N Race is another system the Ioniq 5 N will use to keep its battery cool on the track, with the driver being able to choose from “Sprint” or “Endurance” modes. Sprint provides full power on demand for the driver, while Endurance maximises range by limiting power spikes.
We don’t yet know how much power the model will produce, nor the size of the battery. However, reports suggest it could produce more than the Kia EV9 GT’s 430kW output. The battery on the other hand is said to feature around an 80kWh capacity.
A unique regenerative braking system has been developed for the hot hatch, providing up to 0.6 G of decelerative force without touching the brake pedal. When you do however jump on the brakes, a set of 400mm discs will be clamped tight.
Visually, nothing looks as if it has changed since we last saw the Ioniq 5 N drifting on a frozen lake, but we were however treated with more samples of the EV’s simulated exhaust note and fake gear changes.

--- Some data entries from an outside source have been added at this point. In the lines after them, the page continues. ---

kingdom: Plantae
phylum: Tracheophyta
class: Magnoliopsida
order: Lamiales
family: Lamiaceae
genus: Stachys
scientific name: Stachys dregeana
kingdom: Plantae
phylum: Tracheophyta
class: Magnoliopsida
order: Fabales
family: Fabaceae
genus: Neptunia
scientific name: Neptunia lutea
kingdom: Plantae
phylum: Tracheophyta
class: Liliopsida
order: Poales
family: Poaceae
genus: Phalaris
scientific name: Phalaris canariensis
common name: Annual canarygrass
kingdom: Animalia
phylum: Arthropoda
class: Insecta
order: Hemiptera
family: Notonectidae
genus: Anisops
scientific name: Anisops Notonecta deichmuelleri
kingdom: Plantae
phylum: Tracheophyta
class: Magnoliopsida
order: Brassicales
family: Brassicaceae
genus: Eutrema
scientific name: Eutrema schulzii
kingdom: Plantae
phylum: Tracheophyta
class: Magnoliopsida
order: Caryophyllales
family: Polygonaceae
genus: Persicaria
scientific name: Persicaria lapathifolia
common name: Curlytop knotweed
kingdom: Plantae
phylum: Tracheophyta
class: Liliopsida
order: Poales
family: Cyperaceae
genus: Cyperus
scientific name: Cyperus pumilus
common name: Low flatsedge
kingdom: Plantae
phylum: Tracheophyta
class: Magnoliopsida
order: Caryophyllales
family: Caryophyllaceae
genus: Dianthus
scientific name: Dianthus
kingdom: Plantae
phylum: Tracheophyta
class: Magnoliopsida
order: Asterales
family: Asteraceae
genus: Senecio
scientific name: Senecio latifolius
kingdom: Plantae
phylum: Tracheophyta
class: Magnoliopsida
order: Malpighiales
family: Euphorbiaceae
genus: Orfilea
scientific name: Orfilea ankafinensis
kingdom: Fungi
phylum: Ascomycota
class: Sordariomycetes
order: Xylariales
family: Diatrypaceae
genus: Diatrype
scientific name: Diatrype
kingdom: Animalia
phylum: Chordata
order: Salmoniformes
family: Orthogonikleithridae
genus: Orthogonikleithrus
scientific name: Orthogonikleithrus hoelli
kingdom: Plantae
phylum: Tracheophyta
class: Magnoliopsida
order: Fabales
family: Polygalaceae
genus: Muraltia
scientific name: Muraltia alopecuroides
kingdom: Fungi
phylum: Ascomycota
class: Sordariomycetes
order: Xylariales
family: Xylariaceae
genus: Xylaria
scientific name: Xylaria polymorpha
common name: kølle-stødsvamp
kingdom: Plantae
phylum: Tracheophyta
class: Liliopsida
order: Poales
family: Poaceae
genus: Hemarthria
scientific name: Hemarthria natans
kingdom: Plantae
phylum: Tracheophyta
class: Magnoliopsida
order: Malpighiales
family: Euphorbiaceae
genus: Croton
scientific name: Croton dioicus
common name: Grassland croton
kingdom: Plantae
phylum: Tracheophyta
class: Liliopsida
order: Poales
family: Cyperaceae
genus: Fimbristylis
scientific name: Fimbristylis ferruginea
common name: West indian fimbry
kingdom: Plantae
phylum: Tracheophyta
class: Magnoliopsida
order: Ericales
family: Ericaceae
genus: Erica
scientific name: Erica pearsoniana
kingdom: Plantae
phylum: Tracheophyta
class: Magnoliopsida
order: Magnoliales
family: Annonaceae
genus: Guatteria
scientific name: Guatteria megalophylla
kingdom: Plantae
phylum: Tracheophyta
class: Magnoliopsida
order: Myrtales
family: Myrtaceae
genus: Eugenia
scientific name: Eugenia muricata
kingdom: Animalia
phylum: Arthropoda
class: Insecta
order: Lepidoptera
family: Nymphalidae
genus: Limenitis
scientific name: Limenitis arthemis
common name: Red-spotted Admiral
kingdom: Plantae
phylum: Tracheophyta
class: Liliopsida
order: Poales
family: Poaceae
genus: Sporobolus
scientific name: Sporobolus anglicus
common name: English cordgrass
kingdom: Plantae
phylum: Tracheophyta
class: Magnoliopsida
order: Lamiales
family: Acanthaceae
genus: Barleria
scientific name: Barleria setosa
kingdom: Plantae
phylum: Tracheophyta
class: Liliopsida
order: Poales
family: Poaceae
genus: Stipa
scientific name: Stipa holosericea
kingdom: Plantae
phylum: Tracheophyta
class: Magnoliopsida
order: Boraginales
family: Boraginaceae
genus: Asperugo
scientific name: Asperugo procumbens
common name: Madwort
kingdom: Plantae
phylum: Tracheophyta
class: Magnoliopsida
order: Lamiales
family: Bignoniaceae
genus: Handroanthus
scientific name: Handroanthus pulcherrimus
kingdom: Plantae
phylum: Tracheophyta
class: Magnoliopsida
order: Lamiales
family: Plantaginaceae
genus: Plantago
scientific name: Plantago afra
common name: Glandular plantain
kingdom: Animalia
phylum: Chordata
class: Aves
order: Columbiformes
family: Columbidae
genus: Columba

Three sound themes can be played through the EV’s 10-speaker audio system, including Ignition, Evolution, and Supersonic. Ignition plays simulates the 2.0 turbo engine of ICE N cars while Evolution plays a similar note to the N 2025 Vision Gran Turismo Concept and RN22e. Supersonic on the other hand plays the sound of a jet engine.
Drivers will be able to feel a jolt when they pull on the steering wheel-mounted shift paddles, as the car’s N e-Shift feature simulates the feeling of an 8-speed dual-clutch transmission.
Now is a good time to mark your calendar as the Ioniq 5 N will be revealed in full at the Goodwood Festival of Speed between 13 to 16 July 2023.
The car has completed 10,000km of testing on the Nürburgring so far and will undergo another 10,000km before it reaches production.